> **Exercise text**
Markerless tracking of tumor and tissues: A motion model approach

Background

Respiratory motion management is essential in order to achieve high-precision radiotherapy. Markerless motion tracking of tumor can provide a non-invasive way to manage respiratory motion, thereby enhancing treatment accuracy. However, the low contrast in real-time x-ray images for image guidance limits the application of markerless tracking.

Purpose

We present a novel approach based on a motion model to perform markerless tracking of tumor and surrounding tissues even when they have low contrast in real-time x-ray images.

Methods

A proof-of-concept validation of the method has been performed using digital and physical phantoms at breathing conditions that are significantly different than the planning stage. A motion model is first constructed by performing principal component analysis (PCA) on the planning 4DCT. During treatment, the motion of a surrogate is tracked and used as the input of the motion model, which generates a 3D real-time volume estimation. Such 3D estimation is then projected to 2D to create digitally reconstructed radiographs (DRRs). The relationships between the real-time DRRs, reference DRRs, and reference x-ray images are first established to simulate 2D real-time images from the real-time volume. The registration between the simulated 2D real-time images and real-time x-ray images corrects the initial motion model estimation to ensure the estimated volume matches the real-time condition.

Results

In digital phantom, the Dice index of pancreas was improved from 0.74 to 0.78 after correction using real-time DRRs in fully inhaled phase. Validation on lung and pancreas is performed in physical phantom with two motion traces. The surrogate-tumor relationships were intentionally altered to generate large target localization errors due to the differences in body condition between treatment planning stage and during treatment. The real-time correction for the estimated 3D real-time volume was performed using a pair of 2D x-ray images. For the deep breathing motion trace, the tumor localization mean absolute error (MAE) throughout the tracking decreases from around 3 mm to less than 1 mm after correction. For the shallow breathing motion trace with a 1.7 mm baseline shift, the tumor localization MAE throughout the tracking decreases from around 1.5 mm to less than 1 mm after correction.

> **Stored data**
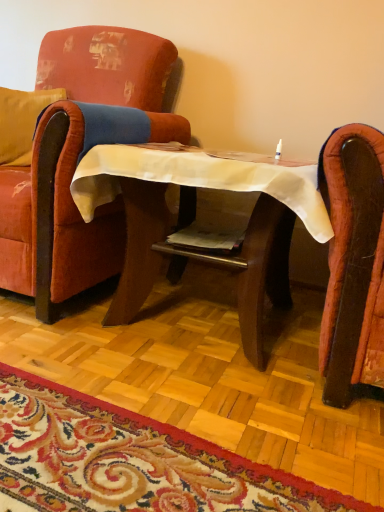
Question: From the image's perspective, is wooden table at center on velvet red armchair at left?

Choices:
 (A) yes
 (B) no

Answer: (B)

Question: Is wooden table at center smaller than velvet red armchair at left?

Choices:
 (A) no
 (B) yes

Answer: (B)

Question: Considering the relative positions of wooden table at center and velvet red armchair at left in the image provided, is wooden table at center behind velvet red armchair at left?

Choices:
 (A) yes
 (B) no

Answer: (B)

Question: From a real-world perspective, does wooden table at center stand above velvet red armchair at left?

Choices:
 (A) no
 (B) yes

Answer: (A)

Question: Can you confirm if wooden table at center is taller than velvet red armchair at left?

Choices:
 (A) no
 (B) yes

Answer: (A)

Question: From the image's perspective, is wooden table at center above or below velvet yellow pillow at left?

Choices:
 (A) below
 (B) above

Answer: (A)

Question: In the image, is wooden table at center positioned in front of or behind velvet yellow pillow at left?

Choices:
 (A) front
 (B) behind

Answer: (A)

Question: Is wooden table at center bigger or smaller than velvet yellow pillow at left?

Choices:
 (A) big
 (B) small

Answer: (A)

Question: Considering the relative positions of wooden table at center and velvet yellow pillow at left in the image provided, is wooden table at center to the left or to the right of velvet yellow pillow at left?

Choices:
 (A) right
 (B) left

Answer: (A)

Question: Is point (26, 269) positioned closer to the camera than point (284, 231)?

Choices:
 (A) farther
 (B) closer

Answer: (B)

Question: From a real-world perspective, is velvet red armchair at left physically located above or below wooden table at center?

Choices:
 (A) below
 (B) above

Answer: (B)

Question: From the image's perspective, relative to wooden table at center, is velvet red armchair at left above or below?

Choices:
 (A) below
 (B) above

Answer: (B)

Question: Is velvet red armchair at left inside the boundaries of wooden table at center, or outside?

Choices:
 (A) outside
 (B) inside

Answer: (A)

Question: From a real-world perspective, is carpet with floral pattern at lower center above or below velvet red armchair at left?

Choices:
 (A) below
 (B) above

Answer: (A)

Question: Considering their positions, is carpet with floral pattern at lower center located in front of or behind velvet red armchair at left?

Choices:
 (A) front
 (B) behind

Answer: (A)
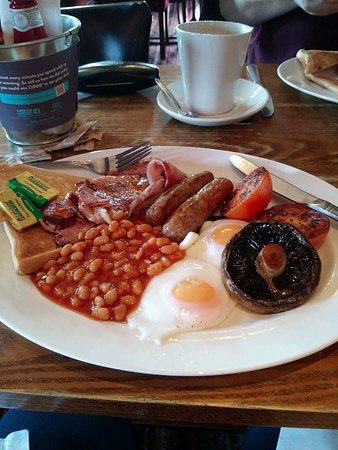
Where is `silver teaspoon`? silver teaspoon is located at coordinates (182, 112).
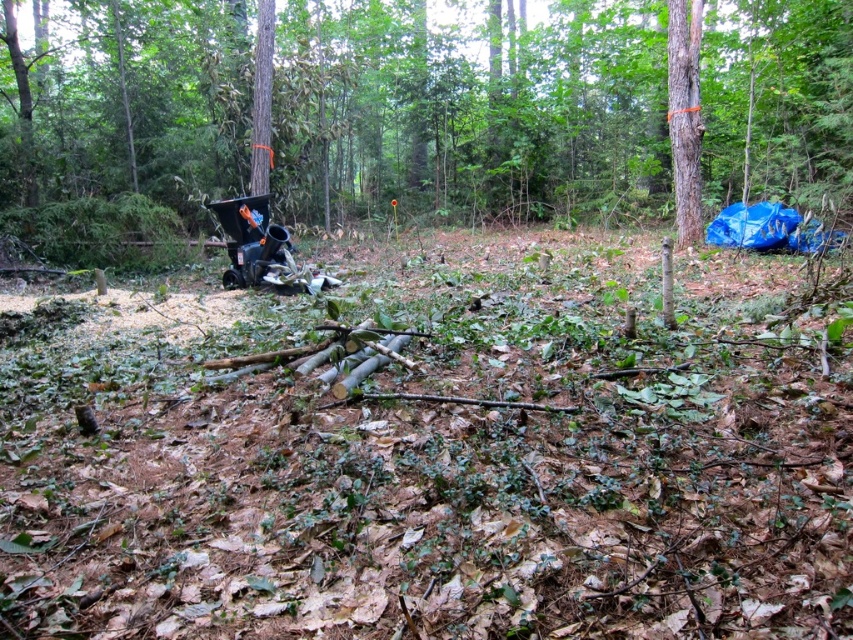
Question: In this image, where is smooth bark tree at right located relative to matte black baby carriage at center?

Choices:
 (A) left
 (B) right

Answer: (B)

Question: Which object is positioned farthest from the brown wood tree at center?

Choices:
 (A) smooth bark tree at center
 (B) matte black baby carriage at center
 (C) smooth bark tree at right

Answer: (B)

Question: Which point is closer to the camera?

Choices:
 (A) smooth bark tree at center
 (B) matte black baby carriage at center

Answer: (B)

Question: Is brown wood tree at center bigger than smooth bark tree at center?

Choices:
 (A) yes
 (B) no

Answer: (A)

Question: Does brown wood tree at center appear over smooth bark tree at center?

Choices:
 (A) no
 (B) yes

Answer: (B)

Question: Which of the following is the closest to the observer?

Choices:
 (A) matte black baby carriage at center
 (B) brown wood tree at center
 (C) smooth bark tree at right

Answer: (A)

> **Exercises to complete**
(1) From the text on markerless tumor tracking, copy the passage from "In digital phantom, the" up to and including "1.5 mm to less than 1 mm after correction.".
(2) Based on the text on markerless tumor tracking, state whether each statement agrees with it, answering yes or no and quoting the deciding words. (a) The motion model is built by performing principal component analysis on the planning 4DCT. (b) The real-time correction of the estimated 3D volume used a single 2D x-ray image. (c) In the digital phantom, the Dice index of the lung improved from 0.74 to 0.78.
(3) Answer these questions from the text on markerless tumor tracking.
(a) What limits the application of markerless tracking?
(b) During treatment, what is used as the input of the motion model?
(c) How large was the baseline shift in the shallow breathing motion trace?

> **Per-task answers**
(1)
In digital phantom, the Dice index of pancreas was improved from 0.74 to 0.78 after correction using real-time DRRs in fully inhaled phase. Validation on lung and pancreas is performed in physical phantom with two motion traces. The surrogate-tumor relationships were intentionally altered to generate large target localization errors due to the differences in body condition between treatment planning stage and during treatment. The real-time correction for the estimated 3D real-time volume was performed using a pair of 2D x-ray images. For the deep breathing motion trace, the tumor localization mean absolute error (MAE) throughout the tracking decreases from around 3 mm to less than 1 mm after correction. For the shallow breathing motion trace with a 1.7 mm baseline shift, the tumor localization MAE throughout the tracking decreases from around 1.5 mm to less than 1 mm after correction.

(2)
(a) Yes: "A motion model is first constructed by performing principal component analysis (PCA) on the planning 4DCT."
(b) No: "The real-time correction for the estimated 3D real-time volume was performed using a pair of 2D x-ray images."
(c) No: "the Dice index of pancreas was improved from 0.74 to 0.78"

(3)
(a) The low contrast in real-time x-ray images for image guidance.
(b) The tracked motion of a surrogate.
(c) 1.7 mm.